Introduction

A model is a foundational concept of the Fireworks platform, representing a set of weights and metadata that can be deployed on hardware (i.e. a deployment) for inference. Each model has a globally unique name of the form accounts/<ACCOUNT_ID>/models/<MODEL_ID>. The model IDs are:

  • Pre-populated for models that Fireworks has uploaded. For example, “llama-v3p1-70b-instruct” is the model ID for the Llama 3.1 70B model that Fireworks provides. It can be found on each model’s page (example)
  • Either auto-generated or user-specified for fine-tuned models uploaded or created by users
  • User-specified for custom models uploaded by users

There are two types of models:

  • Base models
  • Parameter-efficient fine-tuned (PEFT) addons

Base models

A base model consists of the full set of model weights. This may include models pre-trained from scratch as well as full fine-tunes (i.e. continued pre-training). Fireworks has a library of common base models that can be used for serverless inference as well as dedicated deployments. Fireworks also allows you to upload your own custom base models.

Parameter-efficient fine-tuned (PEFT) addons

A PEFT addon is a small, fine-tuned model that significantly reduces the amount of memory required to deploy compared to a fully fine-tuned model. A common technique for training PEFT addons is low-rank adaptation (LoRA). Fireworks supports both training, uploading, and serving PEFT addons.

PEFT addons must be deployed on a serverless or dedicated deployment for its corresponding base model.

Using models for inference

A model must be deployed before it can be used for inference. Take a look at the Querying text models guide for a comprehensive overview of making LLM inference.

Serverless inference

Fireworks supports serverless inference for popular models like Llama 3.1 405B. These models are pre-deployed by the Fireworks team for the community to use. Take a look at the Models page for the latest list of serverless models.

Serverless inference is billed on a per-token basis depending on the model size. See our Pricing page for details.

Since serverless deployments are shared across users, there are no SLA guarantees for up-time or latency. It is best-effort. The Fireworks team may also deprecate models from serverless with at least 2 weeks notice.

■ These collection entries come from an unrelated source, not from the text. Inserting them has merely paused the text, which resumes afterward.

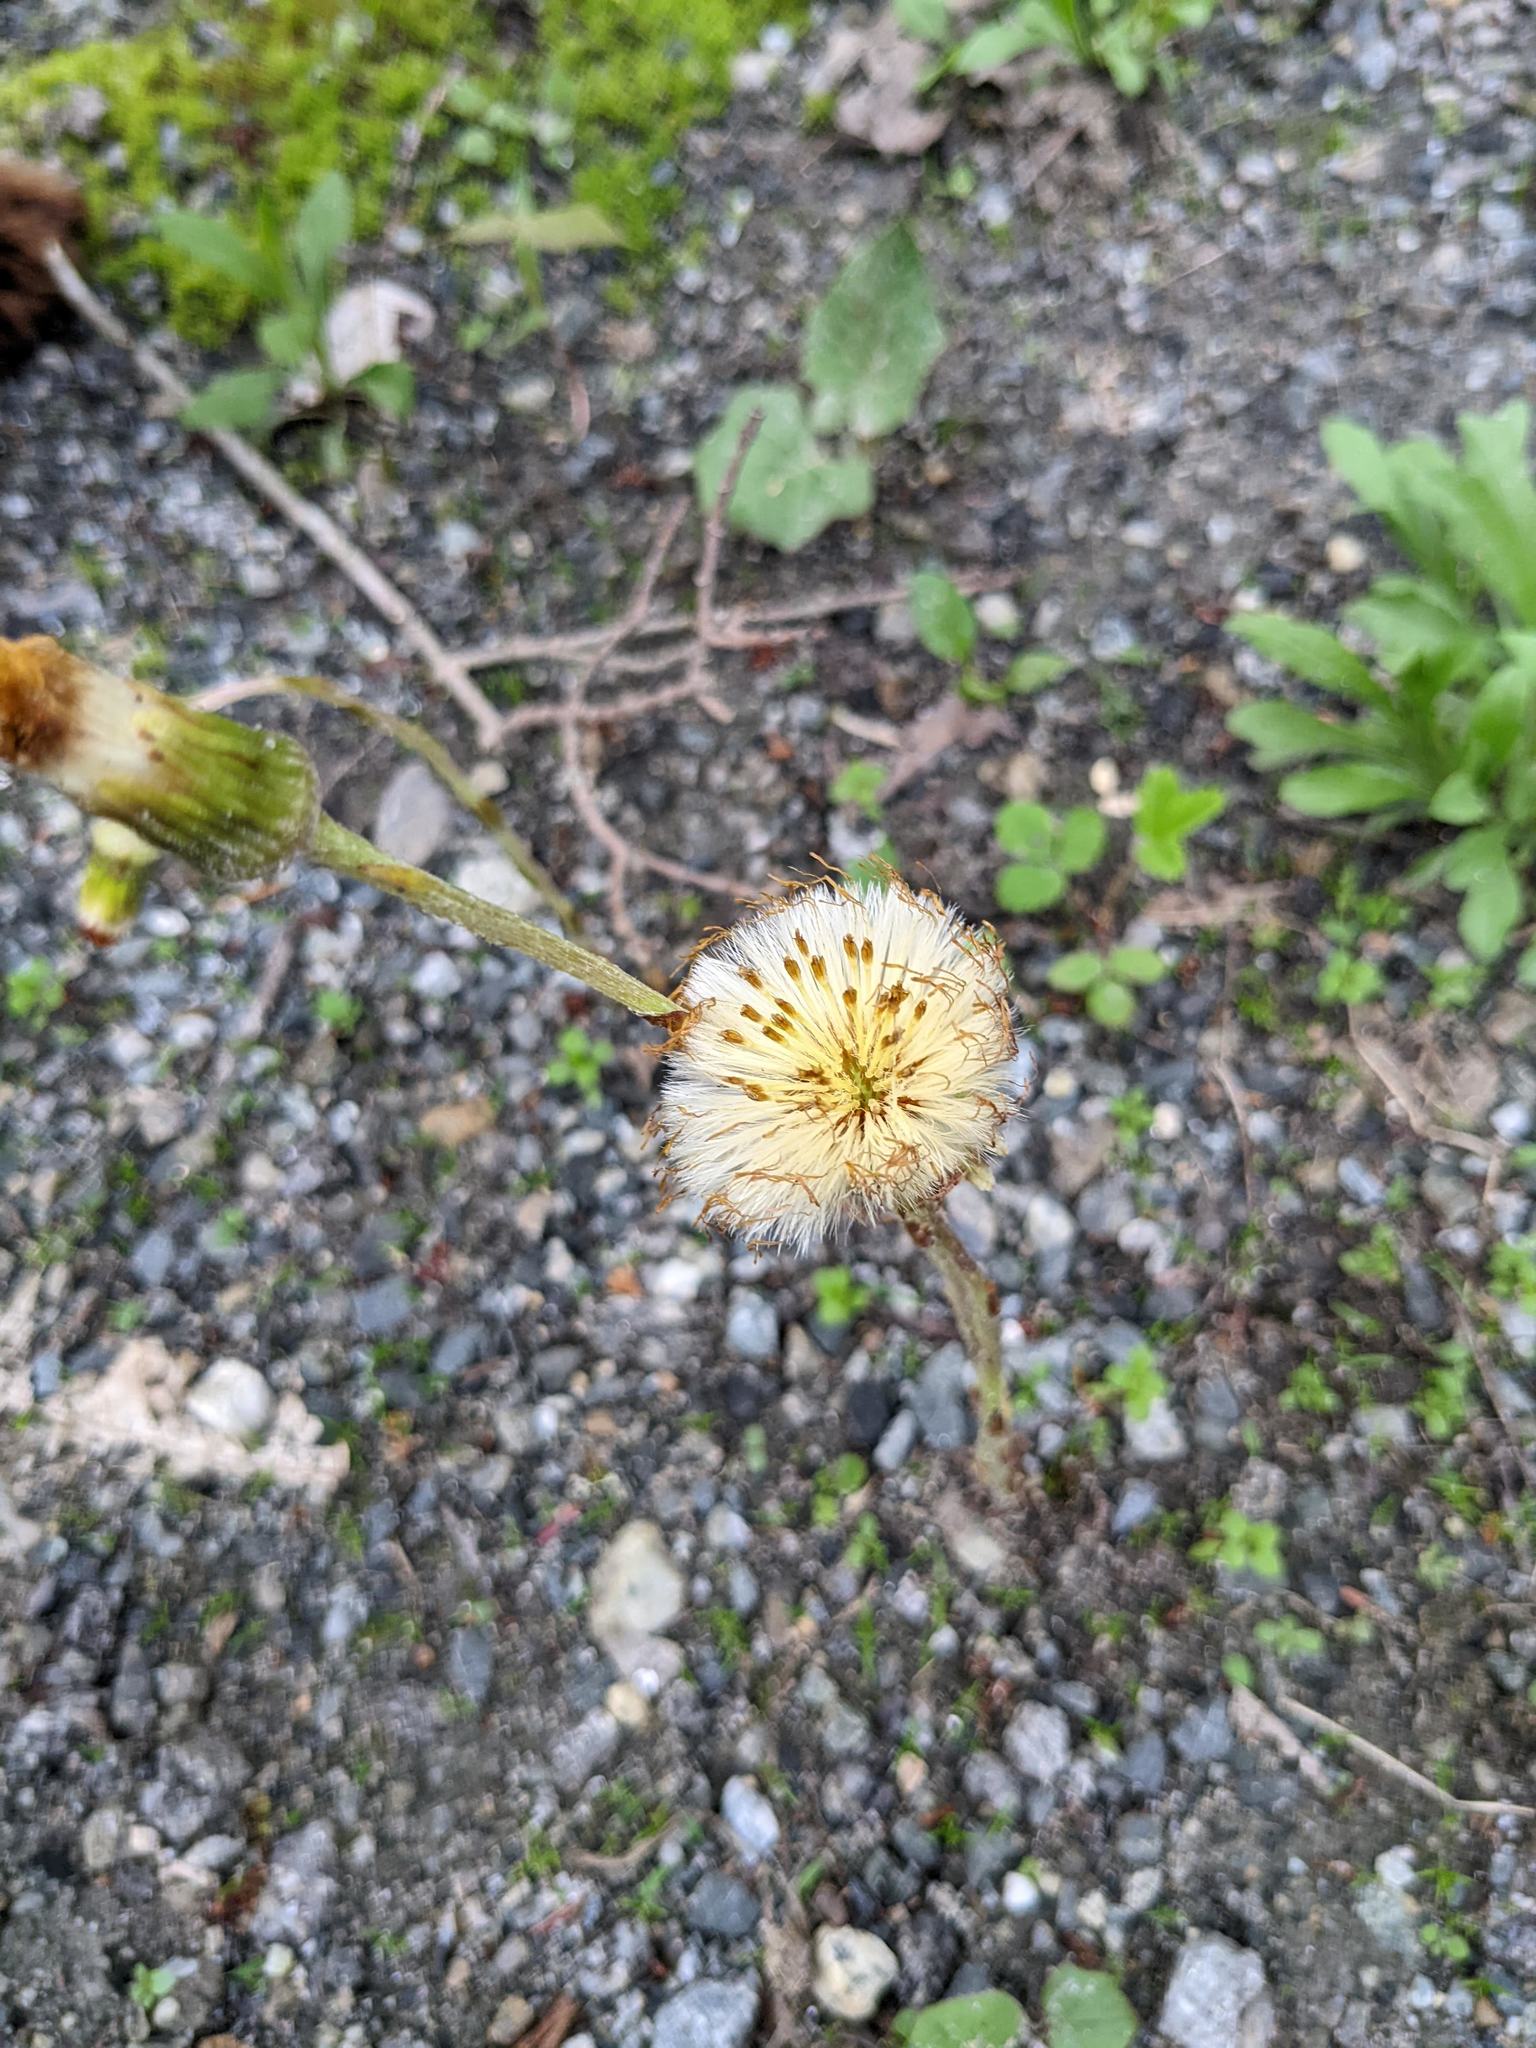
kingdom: Plantae
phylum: Tracheophyta
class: Magnoliopsida
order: Asterales
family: Asteraceae
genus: Tussilago
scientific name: Tussilago farfara
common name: Coltsfoot
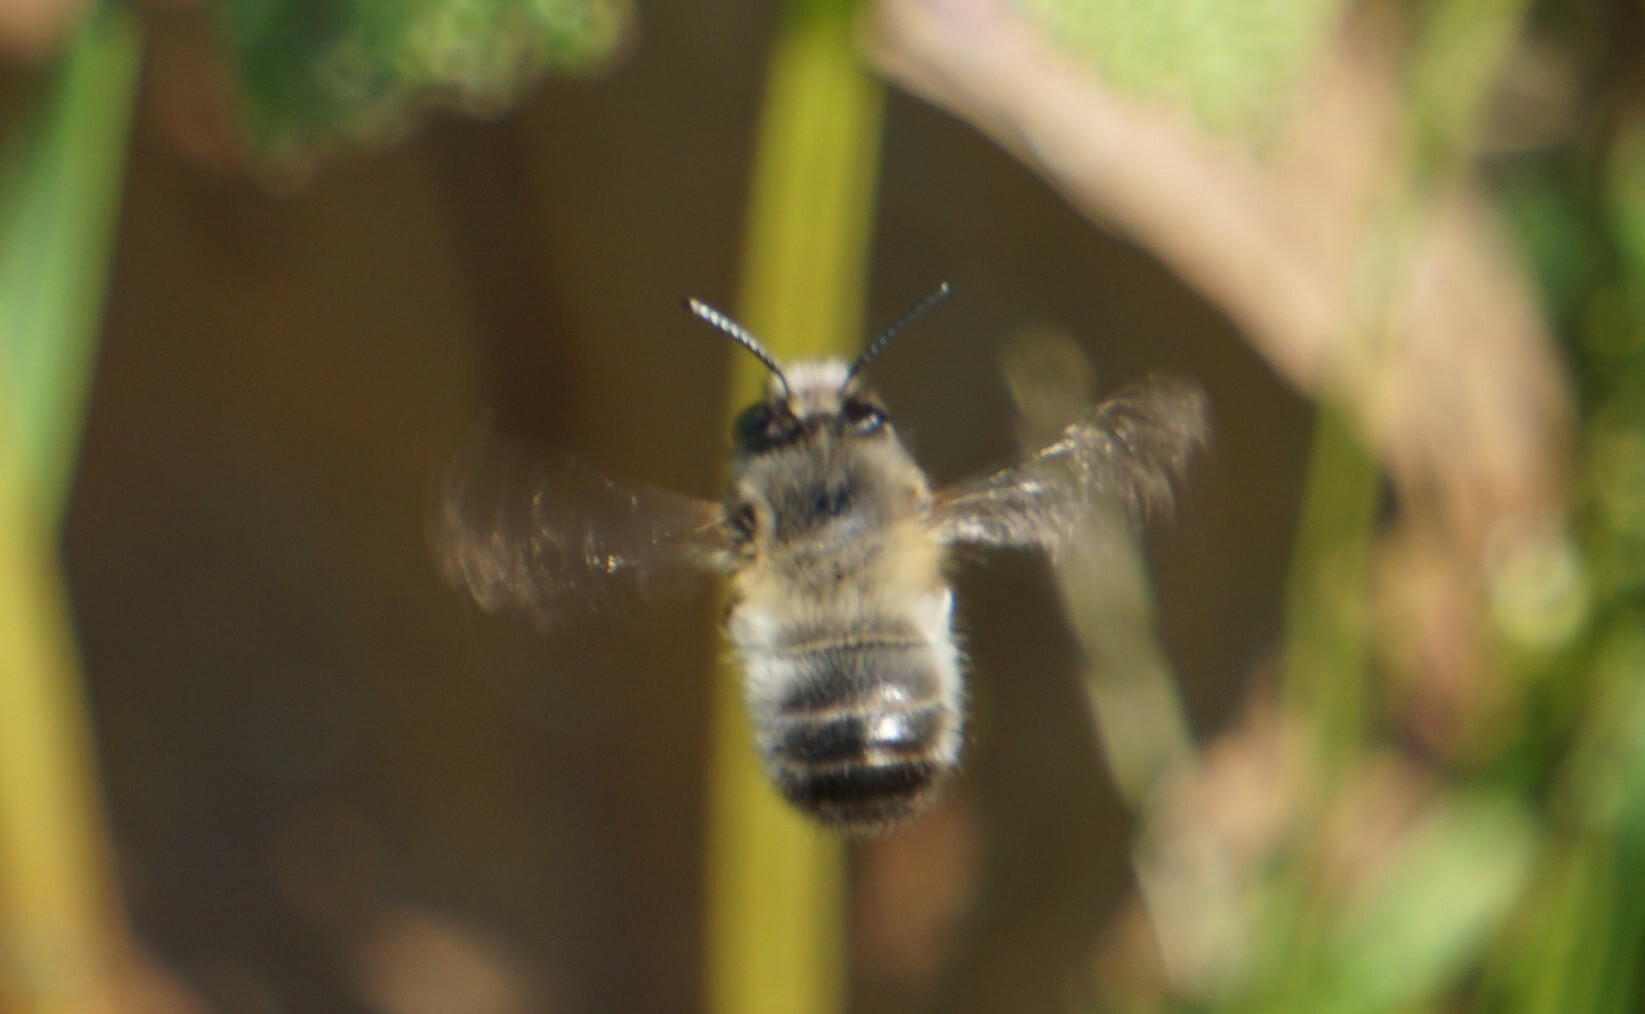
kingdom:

Custom base models are not supported for serverless inference.

Serverless addons

The most popular base models for fine-tuning will also support serverless PEFT addons. This feature allows users to quickly experiment and prototype with fine-tuning without having to pay extra for a dedicated deployment. See the Deploying to serverless guide for details.

Similar to serverless inference, there are no SLA guarantees for serverless addons.

Dedicated deployments

Dedicated deployments give users the most flexibility and control over what models can be deployed and performance guarantees. These deployments are private to you and give you access to a wide array of hardware. Both PEFT addons and base models can be deployed to dedicated deployments.

Dedicated deployments are billed by a GPU-second basis. See our Pricing page for details.

Take a look at our On-demand deployments guide for a comprehensive overview.

Data privacy & security

Your data is your data. No prompt or generated data is logged or stored on Fireworks; only meta-data like the number of tokens in a request is logged, as required to deliver the service. There are two exceptions:

  • For our proprietary FireFunction model, input/output data is logged for 30 days only to enable bulk analytics to improve the model, such as tracking the number of functions provided to the model.
  • For certain advanced features (e.g. FireOptimizer), users can explicitly opt-in to log data.